Die subkulturelle Ausstattung urbaner Räume ist auch ein touristisches Zugpferd. Was wäre Innsbruck ohne seine berüchtigte Bogenmeile, selbst wenn diese bei Licht betrachtet schon vor Jahren – genauso wie die Clubszene im Ganzen – notleidend geworden ist? Hofburg, Haus der Musik, Schwarze Mander, Goldenes Dachl, Hadid-Bauwerke? Nice to have, kulturell zweifellos hochwertig, aber eindeutig zu wenig, um den hartnäckigen Mief des Provinziellen glaubhaft zu verblasen und Weltoffenheit anzudeuten. Subkultur braucht Orte, an denen sie zur Entfaltung kommen kann. Es sind dies Orte, die werden und wieder vergehen. Wobei die Vermutung, dass Innsbruck seinen subkulturellen Zenit vorerst überschritten hat, nicht allzu gewagt ist. „Neben finanziell schwierigen Zeiten ist es auch die kulturkritische Stimmung, die mit genervten Nachbarn beginnt und bei Behörden endet, die den Betrieb erschweren können“, schrieb Kumar vor einiger Zeit in der Stadtzeitung 20er. Das Veranstaltungszentrum Hafen sperrte nach der Jahrtausendwende ebenso zu wie der Weekender Club, jüngst folgten der Club Dachsbau, der Club Cubique und das Early Bird. Die Liste ließe sich problemlos fortsetzen. Immerhin wurden nicht, wie es früher üblich war, über Nacht die Schlösser ausgetauscht. Einst wurde aus dem Umfeld der Volkspartei polemisiert, dass Innsbruck – auf das gleichnamige Kulturzentrum gemünzt – nicht „Hafenstadt“ werden dürfe. Dieses Ziel hat man erreicht. Der Hafen ist längst Geschichte. Es gibt in der Landeshauptstadt jedoch auch hart erkämpfte Erfolgsgeschichten wie die p.m.k., deren Geschichte untrennbar mit einer Hausbesetzung verknüpft ist.

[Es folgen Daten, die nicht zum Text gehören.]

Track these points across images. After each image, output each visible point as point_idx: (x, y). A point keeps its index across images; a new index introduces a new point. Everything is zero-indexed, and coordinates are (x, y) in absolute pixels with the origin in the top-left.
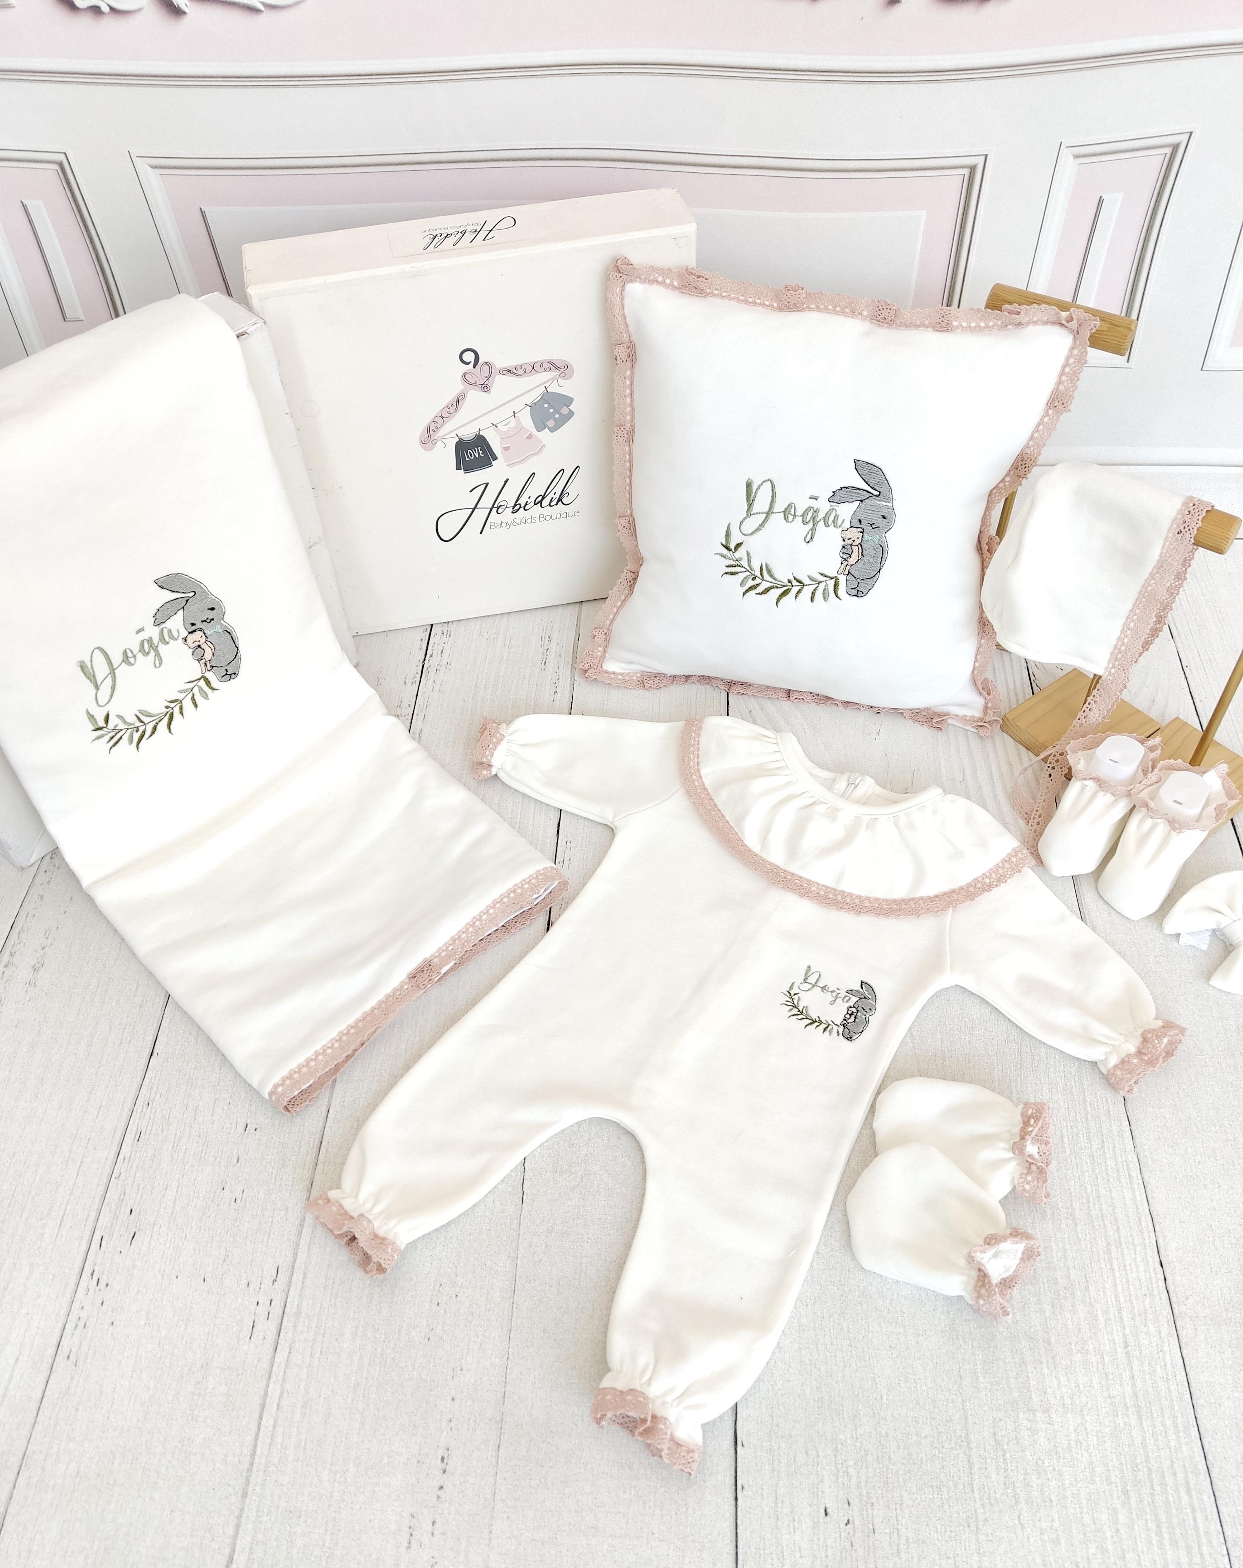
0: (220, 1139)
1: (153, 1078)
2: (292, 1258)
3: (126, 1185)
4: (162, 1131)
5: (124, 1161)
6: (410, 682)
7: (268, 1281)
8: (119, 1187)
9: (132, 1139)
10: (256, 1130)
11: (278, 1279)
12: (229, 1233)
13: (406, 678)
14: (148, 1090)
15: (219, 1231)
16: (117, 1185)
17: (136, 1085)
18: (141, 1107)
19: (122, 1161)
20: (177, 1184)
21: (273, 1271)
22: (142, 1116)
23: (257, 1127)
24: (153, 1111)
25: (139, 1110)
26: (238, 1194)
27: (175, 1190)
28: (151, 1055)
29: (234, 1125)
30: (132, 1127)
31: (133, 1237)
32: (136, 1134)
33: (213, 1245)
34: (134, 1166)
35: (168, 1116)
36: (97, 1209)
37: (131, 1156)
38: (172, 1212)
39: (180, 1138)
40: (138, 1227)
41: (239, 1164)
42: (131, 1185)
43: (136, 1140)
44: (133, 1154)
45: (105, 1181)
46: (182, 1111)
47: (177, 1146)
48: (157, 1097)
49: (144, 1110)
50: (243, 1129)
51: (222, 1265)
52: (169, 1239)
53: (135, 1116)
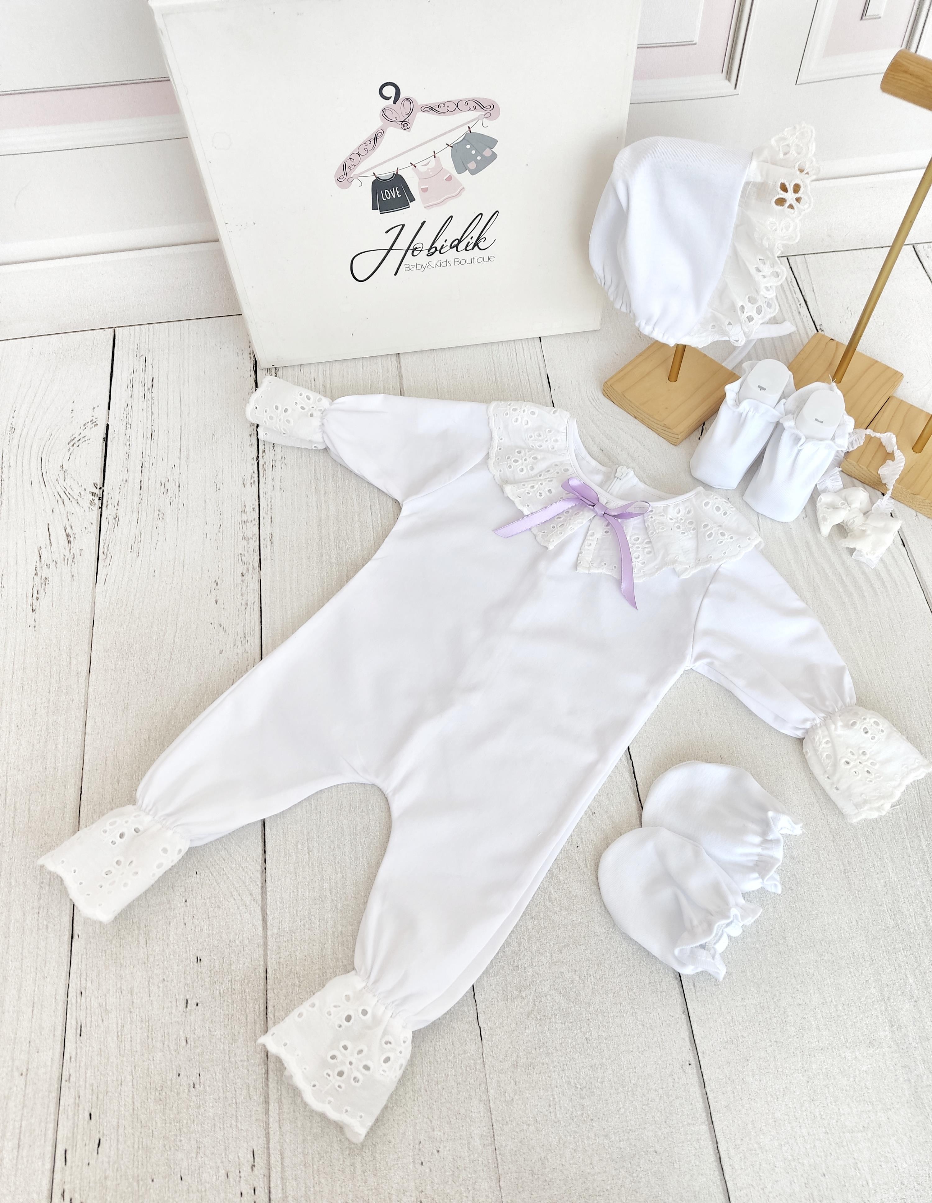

Innsbruck erweist sich generell als schwieriges Pflaster für die Subkultur. „Trotz der schwierigen Bedingungen bietet Innsbruck aber einiges“, sagt Kumar, der den Aufstieg und Fall der Kulturorte als „Wellenbewegung“ begreift. Nach dieser Lesart dürfte derzeit die Talsohle angesagt sein. Die Subkultur ist allerdings nicht nur räumlich bedroht, sondern als gesellschaftliches Phänomen gesamthaft. Albi Dornauer und Maurice Kumar werden jedenfalls weiterhin daran arbeiten, dass die Subkultur, wenn sie schon – aufgrund der fortschreitenden Partikularisierung der Subkulturen – keine Zukunft haben sollte, zumindest eine gut dokumentierte Vergangenheit hat.